Before I cut the first piece of wood, I designed the whole console using 123D Design, a remarkably powerful yet free 3D design program. That way I could ensure that all measurements met AGO specs for things like height of manuals, setback of pedalboard from key tip of bottom manual, and so forth, as well as height of music rack, front-to-back depth (under 30 inches so it could go through standard doors), width to perfectly enclose the pedalboard (which I bought used on eBay), and a million other limitations. Doing that with pencil and paper, or in my head (!!!) would have been insane. When everything was perfect, I could read the dimensions of the components right off the screen. It felt like a lot of up-front work, but the payoff when construction began was enormous.

It was tempting to build a three-manual console, especially since the cost and work for three manuals is trivially greater than that for two manuals. However, the main purpose of this organ is to give my wife, our church organist, a high quality practice instrument at home. Her church organ, despite being the best pipe organ in the area, has just two manuals. Also, she has a shoulder problem that makes it difficult to comfortably reach a third manual. So two it was.

Neither she nor I have a lot of interest in exploring a wide variety of organs; we would rather focus on a couple and learn them well. Also, we both hate touchscreens, as they can be tricky to touch just right. And of course touch screens add significant width to a console, and we wanted compact. So instead of using touch screens, I laid out the six grouped divisions of the Rotterdam Laurenskerk organ and access the ranks with lighted stop buttons. This is enough stops to also handle the large French symphonic Caen St. Etienne organ, which I plan to implement soon. Between these two complementary organs we'll have more than enough to keep us busy!

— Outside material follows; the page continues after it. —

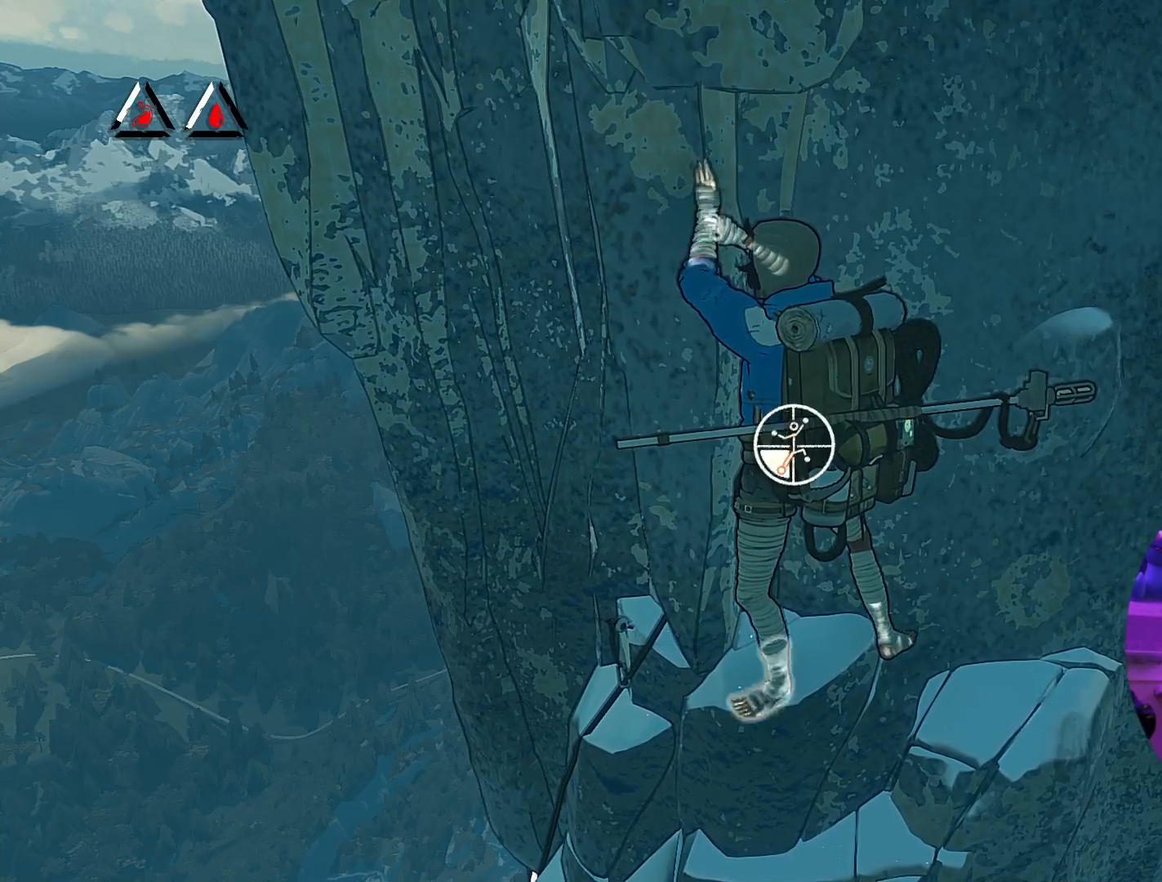
{"dt_ms": 500, "buttons": [], "left_stick": "center", "right_stick": "center", "events": [[67, "left_stick", "up-left"], [383, "R1", "up"], [433, "left_stick", "center"]]}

The multiple divisions of these two humongous organs are mapped to two manuals using a clever technique suggested by Matt Arnold, who supplied all MIDI components and much valuable advice. The original Rotterdam Swell (Bovenwerk) is 'permanently' mapped to the console Swell, and the Great (Hoofdwerk) to the Great. Then, each console manual has three lighted couplers on their piston rails for the Rugwerk, Borstwerk, and Chamdewerk. Thus, any or all of these three extra divisions can be coupled to the console Swell, Great, or both. For the Caen, the Grand Orgue permanently maps to the Great, and the Recit to the Swell; the Positif can be coupled to either or both console manuals as with the Rotterdam. My wife is still dizzy looking at all those stop choices.

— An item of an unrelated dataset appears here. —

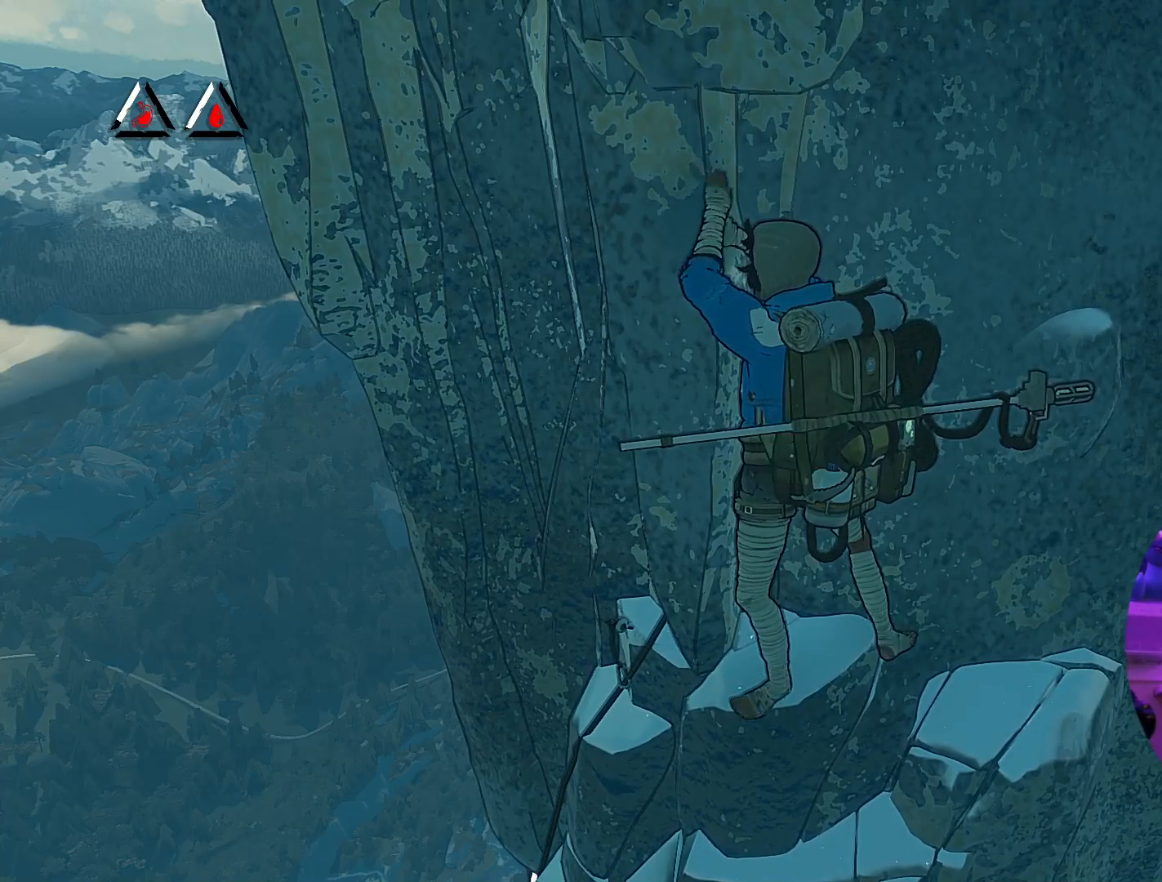
{"dt_ms": 500, "buttons": [], "left_stick": "down", "right_stick": "center", "events": [[33, "left_stick", "down-right"], [183, "left_stick", "down"]]}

I have three sets of stereo speakers. The front channels go to a pair of powerful towers paired with subwoofers. The rear channels go to a pair of Bose 901 speakers on the opposite wall. Finally, I have a pair of Polk Audio bookshelf speakers mounted high in the center of the third wall, dedicated to sweet solo stops. It's a good thing we live far out in the country, where the nearest neighbors are the chickens.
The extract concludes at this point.